» Activity
Copy out the records below with every instance of "Kundendienst" changed to "Support-Team", and leave all other text as it is.

» Data extract
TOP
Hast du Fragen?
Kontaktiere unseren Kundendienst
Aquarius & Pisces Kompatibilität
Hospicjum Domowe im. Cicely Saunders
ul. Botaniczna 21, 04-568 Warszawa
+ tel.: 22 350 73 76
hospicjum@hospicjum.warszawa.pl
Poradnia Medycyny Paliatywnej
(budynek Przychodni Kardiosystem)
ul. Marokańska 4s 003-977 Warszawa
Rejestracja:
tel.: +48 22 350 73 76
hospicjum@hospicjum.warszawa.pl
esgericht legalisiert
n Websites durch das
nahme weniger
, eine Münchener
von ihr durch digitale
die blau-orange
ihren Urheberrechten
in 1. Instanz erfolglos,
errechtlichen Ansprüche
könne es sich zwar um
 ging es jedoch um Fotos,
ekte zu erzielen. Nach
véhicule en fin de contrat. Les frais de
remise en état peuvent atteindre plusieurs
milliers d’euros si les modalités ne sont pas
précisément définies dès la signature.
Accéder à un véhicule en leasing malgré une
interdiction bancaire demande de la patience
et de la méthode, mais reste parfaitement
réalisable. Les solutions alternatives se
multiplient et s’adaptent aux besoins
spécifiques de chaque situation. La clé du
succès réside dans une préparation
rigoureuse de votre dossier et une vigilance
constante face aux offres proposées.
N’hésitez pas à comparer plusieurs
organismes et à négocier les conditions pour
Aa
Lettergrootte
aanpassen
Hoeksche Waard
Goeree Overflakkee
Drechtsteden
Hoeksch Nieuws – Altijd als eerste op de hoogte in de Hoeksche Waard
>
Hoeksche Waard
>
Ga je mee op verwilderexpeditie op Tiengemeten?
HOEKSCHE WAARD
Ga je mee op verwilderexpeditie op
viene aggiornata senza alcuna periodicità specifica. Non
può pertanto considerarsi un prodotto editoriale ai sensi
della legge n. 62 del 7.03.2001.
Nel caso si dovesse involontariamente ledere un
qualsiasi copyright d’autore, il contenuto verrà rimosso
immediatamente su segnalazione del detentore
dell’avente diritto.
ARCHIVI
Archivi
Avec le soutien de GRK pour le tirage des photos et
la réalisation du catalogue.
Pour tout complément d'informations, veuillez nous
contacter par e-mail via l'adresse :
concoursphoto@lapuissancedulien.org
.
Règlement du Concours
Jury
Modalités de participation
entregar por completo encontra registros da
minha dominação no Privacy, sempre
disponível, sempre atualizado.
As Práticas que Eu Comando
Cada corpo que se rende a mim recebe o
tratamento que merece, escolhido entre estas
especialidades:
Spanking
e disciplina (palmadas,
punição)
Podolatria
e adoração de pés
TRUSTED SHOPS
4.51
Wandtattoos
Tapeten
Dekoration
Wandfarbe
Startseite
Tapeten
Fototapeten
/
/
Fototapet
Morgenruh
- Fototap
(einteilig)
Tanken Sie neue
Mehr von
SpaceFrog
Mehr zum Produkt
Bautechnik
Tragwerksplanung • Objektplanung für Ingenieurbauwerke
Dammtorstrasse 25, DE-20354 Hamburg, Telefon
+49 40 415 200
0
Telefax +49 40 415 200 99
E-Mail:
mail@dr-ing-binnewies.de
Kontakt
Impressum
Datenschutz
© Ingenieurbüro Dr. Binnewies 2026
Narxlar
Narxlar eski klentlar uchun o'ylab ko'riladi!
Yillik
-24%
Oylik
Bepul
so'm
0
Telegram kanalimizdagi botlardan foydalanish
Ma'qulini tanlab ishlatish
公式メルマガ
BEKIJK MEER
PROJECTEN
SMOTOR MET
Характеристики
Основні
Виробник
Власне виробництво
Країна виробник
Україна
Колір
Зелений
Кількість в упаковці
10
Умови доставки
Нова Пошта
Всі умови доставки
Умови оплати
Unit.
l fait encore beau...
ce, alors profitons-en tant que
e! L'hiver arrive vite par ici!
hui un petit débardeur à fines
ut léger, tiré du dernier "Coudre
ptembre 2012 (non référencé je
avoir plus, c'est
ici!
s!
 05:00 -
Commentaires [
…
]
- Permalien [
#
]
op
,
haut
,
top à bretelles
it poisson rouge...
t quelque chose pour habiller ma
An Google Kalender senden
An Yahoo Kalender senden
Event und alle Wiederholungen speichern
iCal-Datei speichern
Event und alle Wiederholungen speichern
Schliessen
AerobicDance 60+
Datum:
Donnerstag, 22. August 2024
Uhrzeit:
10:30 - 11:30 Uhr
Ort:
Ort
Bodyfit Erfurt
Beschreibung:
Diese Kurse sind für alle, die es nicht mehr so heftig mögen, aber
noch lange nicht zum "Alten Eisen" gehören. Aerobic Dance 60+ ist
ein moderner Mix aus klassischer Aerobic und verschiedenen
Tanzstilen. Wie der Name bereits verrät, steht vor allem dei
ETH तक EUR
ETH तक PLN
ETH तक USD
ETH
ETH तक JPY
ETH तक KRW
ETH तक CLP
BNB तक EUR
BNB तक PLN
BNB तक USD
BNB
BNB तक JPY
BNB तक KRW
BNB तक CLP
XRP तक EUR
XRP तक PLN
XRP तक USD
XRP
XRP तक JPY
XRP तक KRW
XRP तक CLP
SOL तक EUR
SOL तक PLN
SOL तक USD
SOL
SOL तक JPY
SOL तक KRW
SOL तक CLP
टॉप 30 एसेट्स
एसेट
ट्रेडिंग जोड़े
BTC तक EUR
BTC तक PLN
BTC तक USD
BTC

» Solution to this exercise
TOP
Hast du Fragen?
Kontaktiere unseren Support-Team
Aquarius & Pisces Kompatibilität
Hospicjum Domowe im. Cicely Saunders
ul. Botaniczna 21, 04-568 Warszawa
+ tel.: 22 350 73 76
hospicjum@hospicjum.warszawa.pl
Poradnia Medycyny Paliatywnej
(budynek Przychodni Kardiosystem)
ul. Marokańska 4s 003-977 Warszawa
Rejestracja:
tel.: +48 22 350 73 76
hospicjum@hospicjum.warszawa.pl
esgericht legalisiert
n Websites durch das
nahme weniger
, eine Münchener
von ihr durch digitale
die blau-orange
ihren Urheberrechten
in 1. Instanz erfolglos,
errechtlichen Ansprüche
könne es sich zwar um
 ging es jedoch um Fotos,
ekte zu erzielen. Nach
véhicule en fin de contrat. Les frais de
remise en état peuvent atteindre plusieurs
milliers d’euros si les modalités ne sont pas
précisément définies dès la signature.
Accéder à un véhicule en leasing malgré une
interdiction bancaire demande de la patience
et de la méthode, mais reste parfaitement
réalisable. Les solutions alternatives se
multiplient et s’adaptent aux besoins
spécifiques de chaque situation. La clé du
succès réside dans une préparation
rigoureuse de votre dossier et une vigilance
constante face aux offres proposées.
N’hésitez pas à comparer plusieurs
organismes et à négocier les conditions pour
Aa
Lettergrootte
aanpassen
Hoeksche Waard
Goeree Overflakkee
Drechtsteden
Hoeksch Nieuws – Altijd als eerste op de hoogte in de Hoeksche Waard
>
Hoeksche Waard
>
Ga je mee op verwilderexpeditie op Tiengemeten?
HOEKSCHE WAARD
Ga je mee op verwilderexpeditie op
viene aggiornata senza alcuna periodicità specifica. Non
può pertanto considerarsi un prodotto editoriale ai sensi
della legge n. 62 del 7.03.2001.
Nel caso si dovesse involontariamente ledere un
qualsiasi copyright d’autore, il contenuto verrà rimosso
immediatamente su segnalazione del detentore
dell’avente diritto.
ARCHIVI
Archivi
Avec le soutien de GRK pour le tirage des photos et
la réalisation du catalogue.
Pour tout complément d'informations, veuillez nous
contacter par e-mail via l'adresse :
concoursphoto@lapuissancedulien.org
.
Règlement du Concours
Jury
Modalités de participation
entregar por completo encontra registros da
minha dominação no Privacy, sempre
disponível, sempre atualizado.
As Práticas que Eu Comando
Cada corpo que se rende a mim recebe o
tratamento que merece, escolhido entre estas
especialidades:
Spanking
e disciplina (palmadas,
punição)
Podolatria
e adoração de pés
TRUSTED SHOPS
4.51
Wandtattoos
Tapeten
Dekoration
Wandfarbe
Startseite
Tapeten
Fototapeten
/
/
Fototapet
Morgenruh
- Fototap
(einteilig)
Tanken Sie neue
Mehr von
SpaceFrog
Mehr zum Produkt
Bautechnik
Tragwerksplanung • Objektplanung für Ingenieurbauwerke
Dammtorstrasse 25, DE-20354 Hamburg, Telefon
+49 40 415 200
0
Telefax +49 40 415 200 99
E-Mail:
mail@dr-ing-binnewies.de
Kontakt
Impressum
Datenschutz
© Ingenieurbüro Dr. Binnewies 2026
Narxlar
Narxlar eski klentlar uchun o'ylab ko'riladi!
Yillik
-24%
Oylik
Bepul
so'm
0
Telegram kanalimizdagi botlardan foydalanish
Ma'qulini tanlab ishlatish
公式メルマガ
BEKIJK MEER
PROJECTEN
SMOTOR MET
Характеристики
Основні
Виробник
Власне виробництво
Країна виробник
Україна
Колір
Зелений
Кількість в упаковці
10
Умови доставки
Нова Пошта
Всі умови доставки
Умови оплати
Unit.
l fait encore beau...
ce, alors profitons-en tant que
e! L'hiver arrive vite par ici!
hui un petit débardeur à fines
ut léger, tiré du dernier "Coudre
ptembre 2012 (non référencé je
avoir plus, c'est
ici!
s!
 05:00 -
Commentaires [
…
]
- Permalien [
#
]
op
,
haut
,
top à bretelles
it poisson rouge...
t quelque chose pour habiller ma
An Google Kalender senden
An Yahoo Kalender senden
Event und alle Wiederholungen speichern
iCal-Datei speichern
Event und alle Wiederholungen speichern
Schliessen
AerobicDance 60+
Datum:
Donnerstag, 22. August 2024
Uhrzeit:
10:30 - 11:30 Uhr
Ort:
Ort
Bodyfit Erfurt
Beschreibung:
Diese Kurse sind für alle, die es nicht mehr so heftig mögen, aber
noch lange nicht zum "Alten Eisen" gehören. Aerobic Dance 60+ ist
ein moderner Mix aus klassischer Aerobic und verschiedenen
Tanzstilen. Wie der Name bereits verrät, steht vor allem dei
ETH तक EUR
ETH तक PLN
ETH तक USD
ETH
ETH तक JPY
ETH तक KRW
ETH तक CLP
BNB तक EUR
BNB तक PLN
BNB तक USD
BNB
BNB तक JPY
BNB तक KRW
BNB तक CLP
XRP तक EUR
XRP तक PLN
XRP तक USD
XRP
XRP तक JPY
XRP तक KRW
XRP तक CLP
SOL तक EUR
SOL तक PLN
SOL तक USD
SOL
SOL तक JPY
SOL तक KRW
SOL तक CLP
टॉप 30 एसेट्स
एसेट
ट्रेडिंग जोड़े
BTC तक EUR
BTC तक PLN
BTC तक USD
BTC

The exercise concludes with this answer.